**Provided material**
= Beginning of Section =

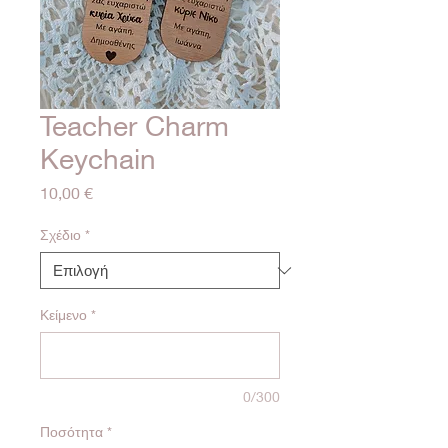
Teacher Charm
Keychain
Τιμή
10,00 €
Σχέδιο
*
Κείμενο
*
0/300
Ποσότητα
*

= End of Section =

**Task objective**
Could you write out the records exactly while omitting every picture?

**Your solution**
Teacher Charm
Keychain
Τιμή
10,00 €
Σχέδιο
*
Κείμενο
*
0/300
Ποσότητα
*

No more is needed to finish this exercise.